Task instructions:
1. In the health budget text, rewrite the passage starting at "Determining how to" and ending at "government moving forward.", substituting "isolated communities" for "remote communities".
2. According to the health budget text, what is the total of Nova Scotia's health-care spending?

===== Excerpted passage

Determining how to provide the health-care services people in the territory need is an ongoing challenge. “With 25 remote communities and two million square kilometres—you guys have heard it all before,” Hickes said. “Providing health-care across that vast of a geographic footprint is massive. It stretches our capacity.” He also notes that the government has learned to better spend the federal funds it receives, which account for the majority of the territory’s budget but cites the need for more money generally to account for the service delivery challenges faced in Nunavut, something which he says his government will discuss with the federal government moving forward.

Over the next three years, the government will also focus on several priorities, including evaluating the territory’s health insurance program, continuing to work toward enhanced and appropriate in-territory medical infrastructure and clinical care for Elders, continuing to expand the mental health and addictions system of care across the service continuum with a focus on paraprofessionals and continuing to develop and introduce health privacy legislation.

Learn more about Nunavut’s 2020 budget

 

Nova Scotia

On Feb. 25, 2020, the Nova Scotia Liberal government presented what some have described as an “election budget.” This fifth consecutive balanced budget was also flush with spending. The province’s $11.6 billion budget focuses on major infrastructure projects, education, health care and reducing poverty.

Health-care spending totals $4.8 billion, with the government citing the rising demand for health-care services and the costs related to the new agreement with the province’s physicians as reasons for increased spending. $75.3 million will go toward the recently announced new master agreement with doctors to improve the recruitment and retention of medical professionals.

==========
===== Information given

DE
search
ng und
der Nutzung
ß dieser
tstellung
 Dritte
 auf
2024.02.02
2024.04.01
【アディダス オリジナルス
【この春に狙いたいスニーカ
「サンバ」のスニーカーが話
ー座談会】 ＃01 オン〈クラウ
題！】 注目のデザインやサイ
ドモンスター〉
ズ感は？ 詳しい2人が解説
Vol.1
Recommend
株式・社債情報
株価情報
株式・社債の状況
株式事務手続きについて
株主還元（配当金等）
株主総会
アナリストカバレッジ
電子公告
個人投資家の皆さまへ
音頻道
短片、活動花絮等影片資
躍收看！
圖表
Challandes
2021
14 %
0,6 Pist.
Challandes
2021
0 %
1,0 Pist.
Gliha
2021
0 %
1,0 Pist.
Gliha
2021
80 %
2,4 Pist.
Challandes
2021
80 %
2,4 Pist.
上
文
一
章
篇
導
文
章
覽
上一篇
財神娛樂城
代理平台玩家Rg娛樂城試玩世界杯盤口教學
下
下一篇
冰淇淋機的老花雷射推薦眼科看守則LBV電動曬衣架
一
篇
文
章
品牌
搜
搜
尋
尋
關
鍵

==========
===== Information given

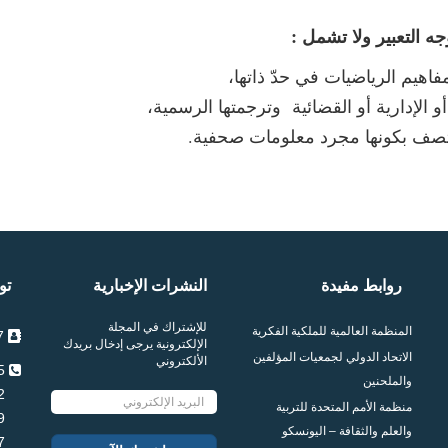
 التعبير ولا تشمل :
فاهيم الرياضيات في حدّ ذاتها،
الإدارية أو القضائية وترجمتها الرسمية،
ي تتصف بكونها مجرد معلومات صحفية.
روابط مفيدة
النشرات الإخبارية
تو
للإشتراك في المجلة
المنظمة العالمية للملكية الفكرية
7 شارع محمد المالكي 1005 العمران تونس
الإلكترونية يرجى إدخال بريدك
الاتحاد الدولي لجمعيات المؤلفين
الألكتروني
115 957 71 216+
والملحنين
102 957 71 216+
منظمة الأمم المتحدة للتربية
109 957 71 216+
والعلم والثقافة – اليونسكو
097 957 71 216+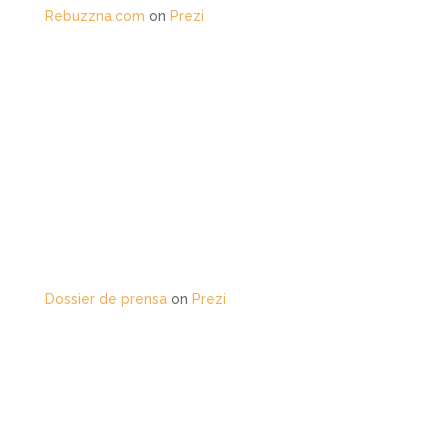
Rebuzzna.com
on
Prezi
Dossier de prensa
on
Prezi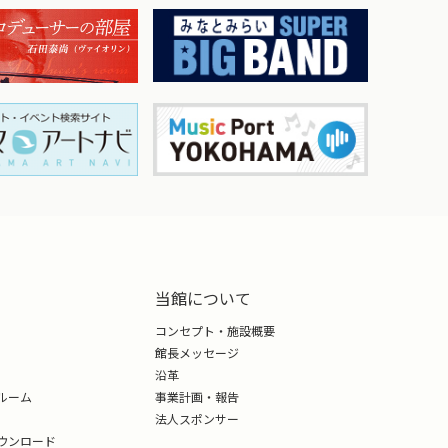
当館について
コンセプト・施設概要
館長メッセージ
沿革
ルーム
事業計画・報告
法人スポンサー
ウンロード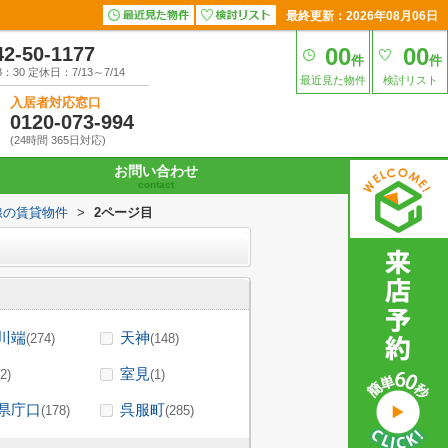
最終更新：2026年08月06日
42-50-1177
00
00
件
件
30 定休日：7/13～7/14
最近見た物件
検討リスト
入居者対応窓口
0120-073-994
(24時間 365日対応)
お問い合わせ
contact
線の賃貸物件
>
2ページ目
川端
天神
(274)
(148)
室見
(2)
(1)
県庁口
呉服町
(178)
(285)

==========
===== Information given

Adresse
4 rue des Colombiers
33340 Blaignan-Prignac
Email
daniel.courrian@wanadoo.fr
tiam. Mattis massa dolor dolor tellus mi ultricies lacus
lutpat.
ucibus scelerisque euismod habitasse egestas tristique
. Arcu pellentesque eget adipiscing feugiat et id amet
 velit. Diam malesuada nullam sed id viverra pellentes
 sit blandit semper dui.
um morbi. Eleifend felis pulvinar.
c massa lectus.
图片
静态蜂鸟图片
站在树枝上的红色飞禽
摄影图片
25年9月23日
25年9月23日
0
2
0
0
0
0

==========

Responses by item number:
1.
Determining how to provide the health-care services people in the territory need is an ongoing challenge. “With 25 isolated communities and two million square kilometres—you guys have heard it all before,” Hickes said. “Providing health-care across that vast of a geographic footprint is massive. It stretches our capacity.” He also notes that the government has learned to better spend the federal funds it receives, which account for the majority of the territory’s budget but cites the need for more money generally to account for the service delivery challenges faced in Nunavut, something which he says his government will discuss with the federal government moving forward.

2. $4.8 billion.